2.2. The ITS Catalog

The ITSC (consisting of two words: service and catalog [20]) is a structure that contains the list of ITSs offered by IT departments to provide direct assistance to other departments of the organization [21]. Figure 1 shows part of a standard technical ITSC, which can be considered an ITS reference catalog (ITSRC). This catalog consists of categories at the top, and each category groups a list of the possible ITSs in a given organization. In other words, the catalog services are logically grouped according to activity, giving rise to a defined set of services that the IT department provides to a business [10].

An ITSC presents an ITS that can be provided and supports customers/users. This influences the decisions that customers make regarding the IT help they require. The purpose of the ITSCM process is to ensure that this catalog is produced and maintained and that it contains accurate information on all operational services and those that are prepared to operate in an operational manner. Therefore, it is necessary to define the services and produce and maintain an accurate ITSC [18]. One of the most important processes for the construction of the ITSC is the identification of ITSs. This process is explained below.

- - - - - - -

▸ **EXERCISE DESCRIPTION**: Could you continue the passage on the IT service catalog, starting right after its final sentence?

▸ **DATA BELOW**:
- - - - - - -

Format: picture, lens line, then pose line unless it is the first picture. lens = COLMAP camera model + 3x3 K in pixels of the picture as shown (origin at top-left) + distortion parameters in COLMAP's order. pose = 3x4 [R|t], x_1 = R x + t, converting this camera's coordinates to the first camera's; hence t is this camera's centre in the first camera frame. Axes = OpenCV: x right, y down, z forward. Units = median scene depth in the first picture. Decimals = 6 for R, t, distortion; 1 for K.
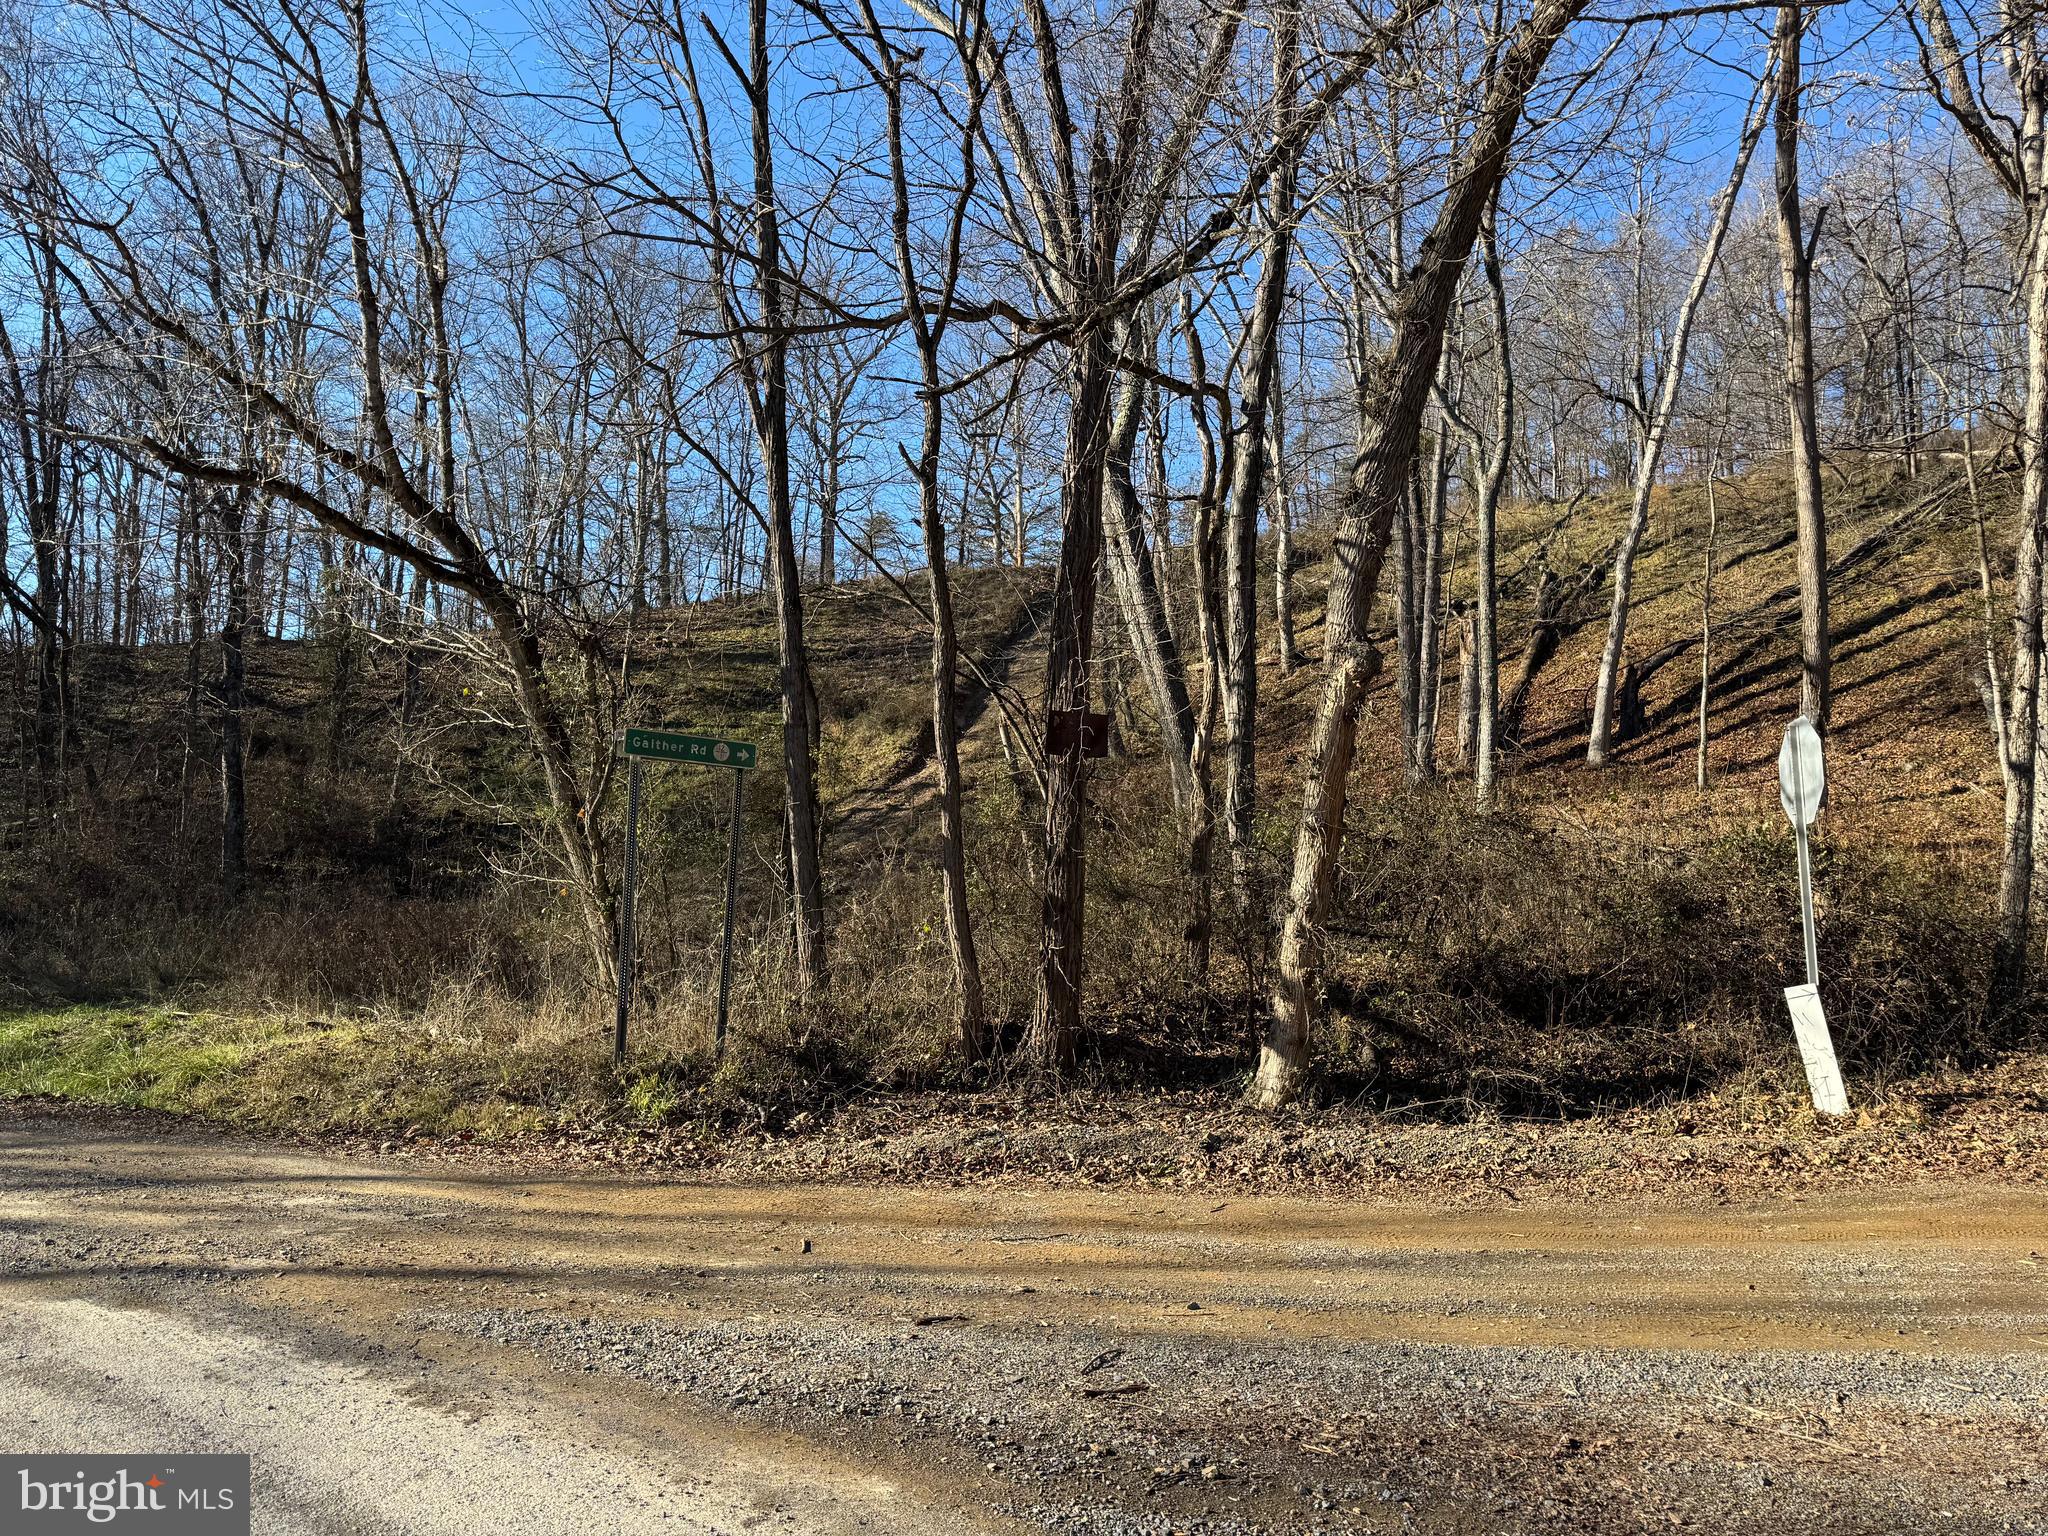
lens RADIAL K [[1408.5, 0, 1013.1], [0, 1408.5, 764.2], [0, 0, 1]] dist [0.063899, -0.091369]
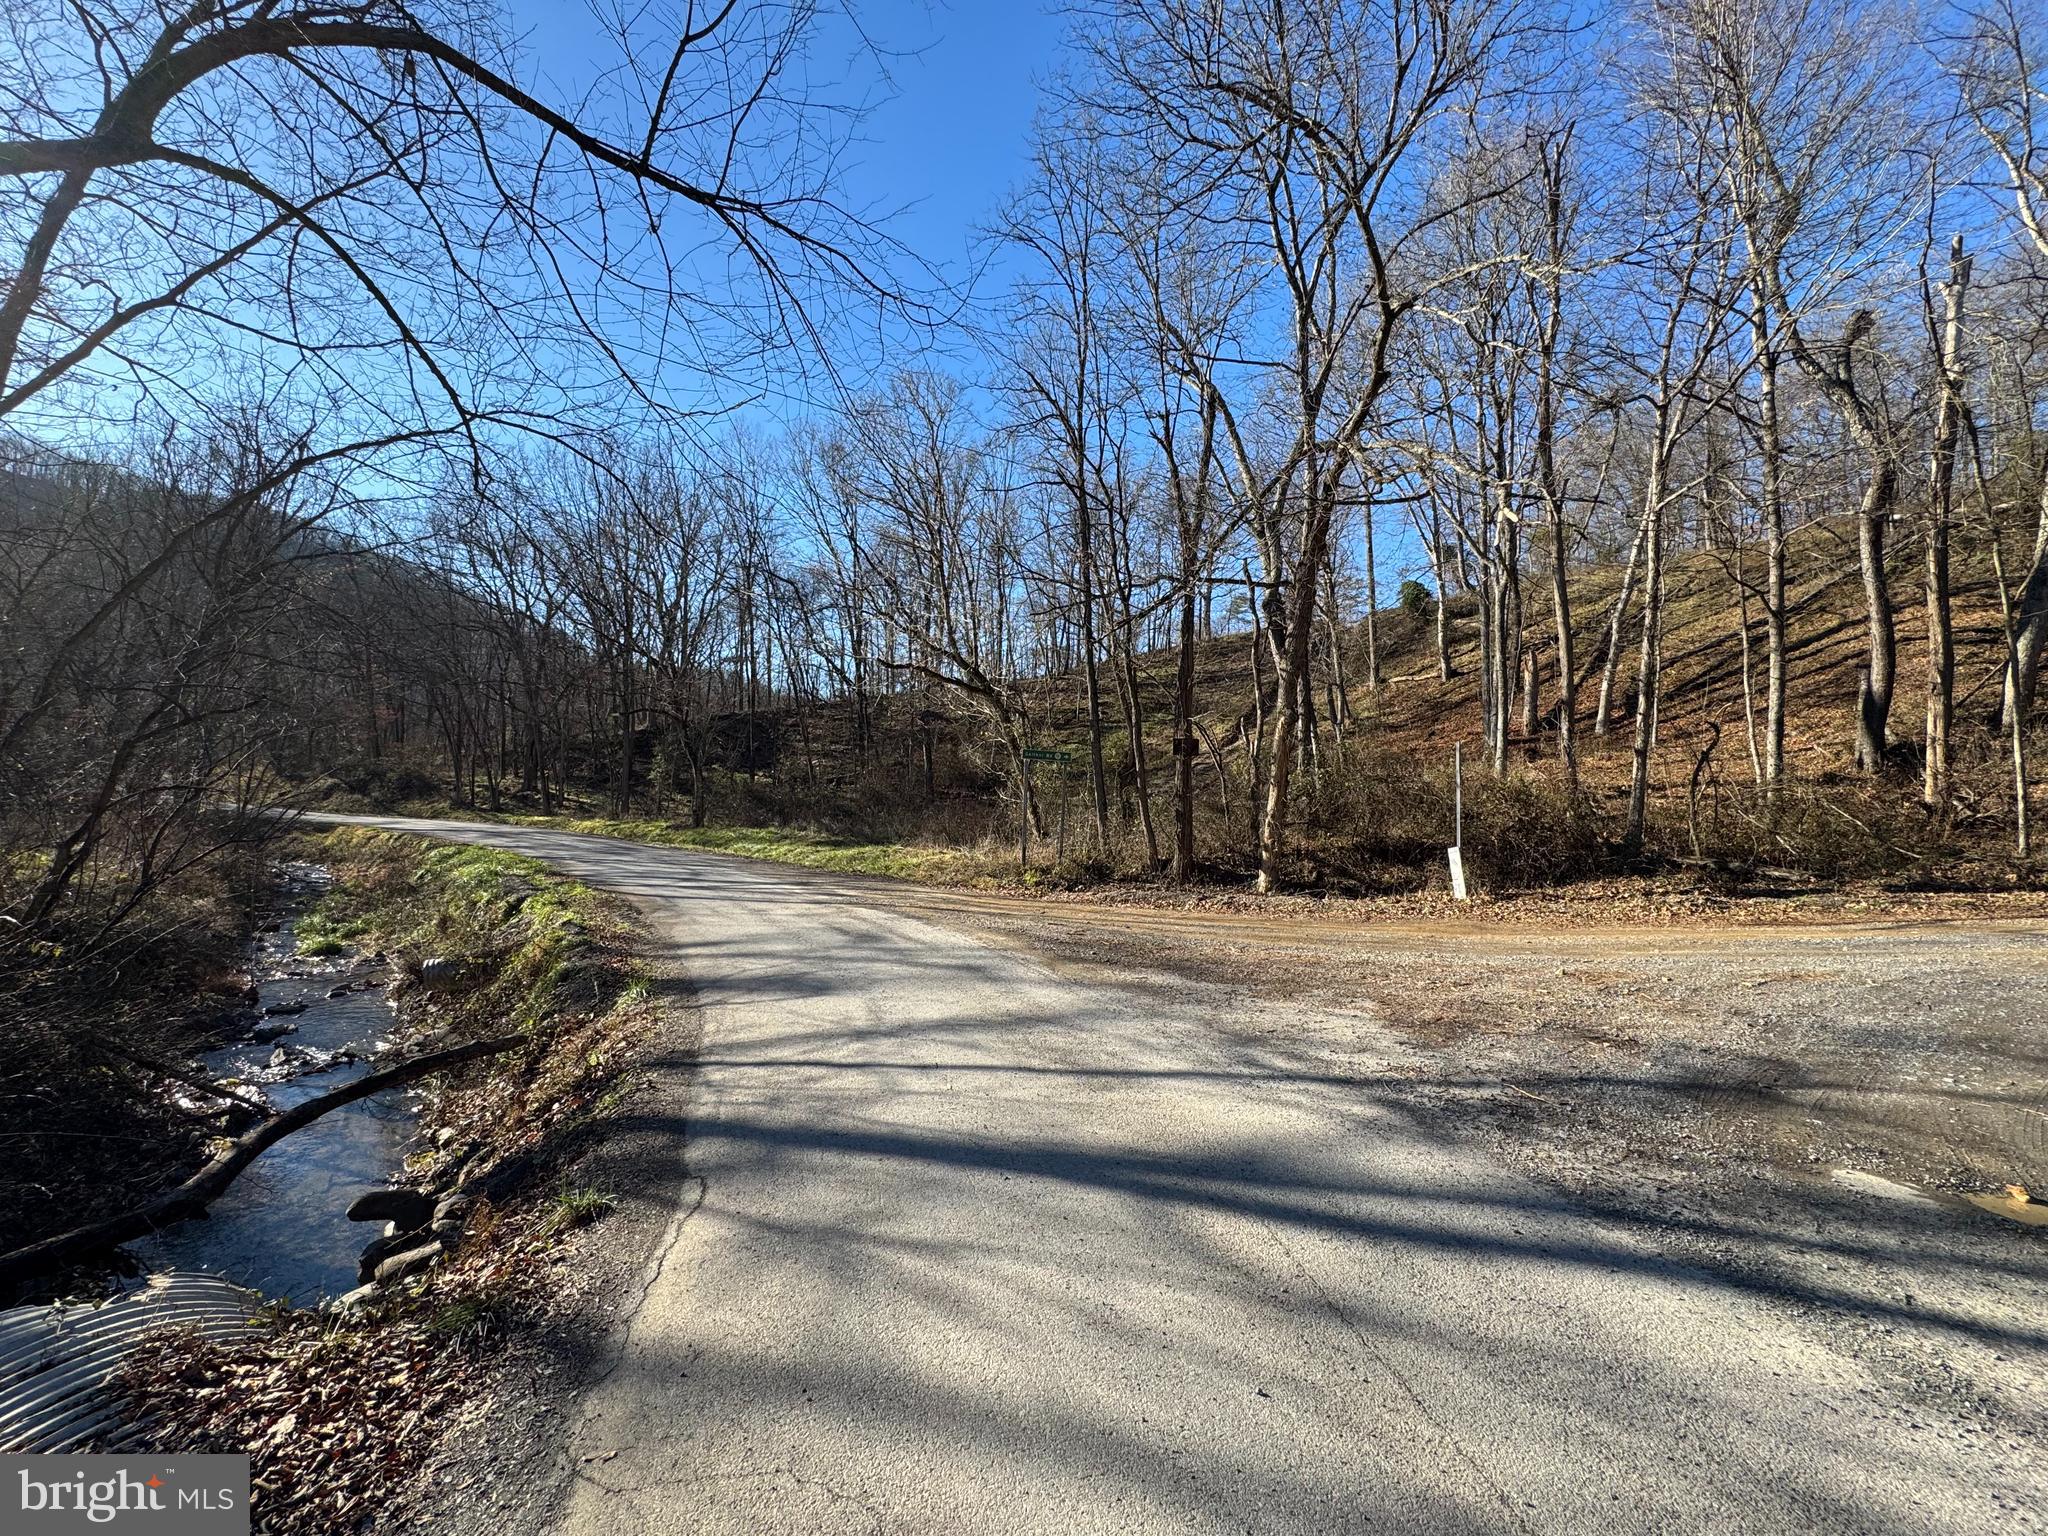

- - - - - - -

▸ **ANSWER FOR THE TASK**:
2.2.1. The Process of Identifying ITSs

As mentioned above, in service engineering, the identification of services plays a fundamental role, since it establishes the basis for subsequent processes [5]. A study by Souza et al. [22] showed that the methods of analysis and the design of services aim to identify services and organize them into a manageable hierarchy of compound services to support the processes carried out by a company. These methods use different service identification techniques, which go from the top down (decomposition of the problem until the service level (SL) is reached), or downward (the composition of services in more general parts, to develop business processes) [23].

An important method for the identification of services was proposed by Lee et al. [24]. The methodology for the identification of services proposed contains four levels or stages: the level of business, the SL, the level of interaction, and the level of convergence.

• Business level: The objective of this level is to identify the final purpose of the system. At this level, it is assumed that the business requirements are given by an organization or a person who plays the role of business analyst.
• Service level: This level aims to identify the services that a system must provide an organization to meet the business requirements.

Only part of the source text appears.